There is a big plantation of gulyu down by Secret Creek but it doesn’t come down this far. There are two different sorts of sweet potato, one with the purple flower and one that is a more brown and yam like. On the bank of the river you see tea tree as well, which, was ground and boiled for medicine, mainly to bathe in and smell the steam, as it clears the nasal and sinuses and is good for colds and respiratory problems. Mum used this when it’s cold to wash sheets and blankets for us kids so we have a good sleep, because the smell stays in the blanket. They would boil it in the old boiler at the station with the wooden heater. Boiled up babies’ clothes as well if they had a cold.
They used the leaf mainly and the new growth where it is still soft because it is easier to smash and grind it up. They used this for the bough shed too, as the gum tree leaf gets dry too quickly and this is not spinifex country, so they would make it with tea tree.
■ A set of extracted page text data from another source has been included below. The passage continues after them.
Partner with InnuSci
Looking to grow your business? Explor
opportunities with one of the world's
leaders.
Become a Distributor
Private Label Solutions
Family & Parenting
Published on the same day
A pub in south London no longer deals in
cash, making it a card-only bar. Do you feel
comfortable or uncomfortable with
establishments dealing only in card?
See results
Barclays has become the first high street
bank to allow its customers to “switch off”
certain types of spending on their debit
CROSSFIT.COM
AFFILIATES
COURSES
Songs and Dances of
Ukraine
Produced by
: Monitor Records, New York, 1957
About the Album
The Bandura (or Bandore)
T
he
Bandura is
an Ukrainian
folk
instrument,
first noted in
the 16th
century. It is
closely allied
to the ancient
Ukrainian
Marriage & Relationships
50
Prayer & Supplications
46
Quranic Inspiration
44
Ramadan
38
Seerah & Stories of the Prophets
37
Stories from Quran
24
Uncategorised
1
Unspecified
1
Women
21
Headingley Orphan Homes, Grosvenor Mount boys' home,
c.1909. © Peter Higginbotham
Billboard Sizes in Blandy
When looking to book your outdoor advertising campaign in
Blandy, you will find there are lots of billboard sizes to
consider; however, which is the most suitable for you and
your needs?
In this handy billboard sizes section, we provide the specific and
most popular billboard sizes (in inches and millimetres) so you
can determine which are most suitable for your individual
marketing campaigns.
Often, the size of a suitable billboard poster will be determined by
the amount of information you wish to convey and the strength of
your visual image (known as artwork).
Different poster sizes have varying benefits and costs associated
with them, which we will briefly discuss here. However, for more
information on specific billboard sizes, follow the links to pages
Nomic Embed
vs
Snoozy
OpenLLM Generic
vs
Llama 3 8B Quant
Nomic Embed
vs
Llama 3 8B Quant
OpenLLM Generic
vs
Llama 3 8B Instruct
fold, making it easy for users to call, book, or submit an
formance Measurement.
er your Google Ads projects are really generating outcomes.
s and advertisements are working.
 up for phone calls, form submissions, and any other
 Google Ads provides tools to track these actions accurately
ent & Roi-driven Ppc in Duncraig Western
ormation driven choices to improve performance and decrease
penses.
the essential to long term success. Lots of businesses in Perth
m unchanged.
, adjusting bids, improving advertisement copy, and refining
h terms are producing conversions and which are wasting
It would help to keep the shed cool; they would put a pipe up the top with holes and the water drips down. We would get the mardawud sap from the paperbark and some gum trees over on the other side of the bank. Some people drink this for when they are not well, like an aspirin, it thins people’s blood. We never went to the doctor when we was little, just grew up with bush medicine. Jami is a plant also used for bush medicine for colds and sinus problems and is really strong and sticky, it has a little purple flower. Clears the head when you have a headache, cold or congestion. When we were children, we learnt to look for a certain, smoky tree as that’s where we’d know there was a soak with clean drinking water. We’d bring a billy to collect the clean water which would be approximately four feet down, at first it looks soapy and you’d dig until the water is clean, then let it refill for the morning. The soil acts like a filter.
Just up from the Ashburton River bank is where my Grandfather is buried. He passed away on Christmas Day in 1965. We made a stretcher with two sticks and a blanket, then buried him under a willow tree. We cut his hair and used this as a spinning jenny to spin the hair and wrapped it round a spear and sent his hair back to Yinjibardi country and buried the hair there. The spinning jenny is made from a plant with a yellow flower, it looks like a cross, one stick is long and another one is shorter and they spin it and it makes the hair belt. In those day, people just got buried where they passed away. Mum and my aunties got his body ready for burial, rub him with red ochre, wash his body, and wrap him like a mummy in a sheet. The grave has to be clean all the time, so when people walking along and see something in the clearing they know that it is probably a grave. They also have to be under the shade of a tree, or in a malu.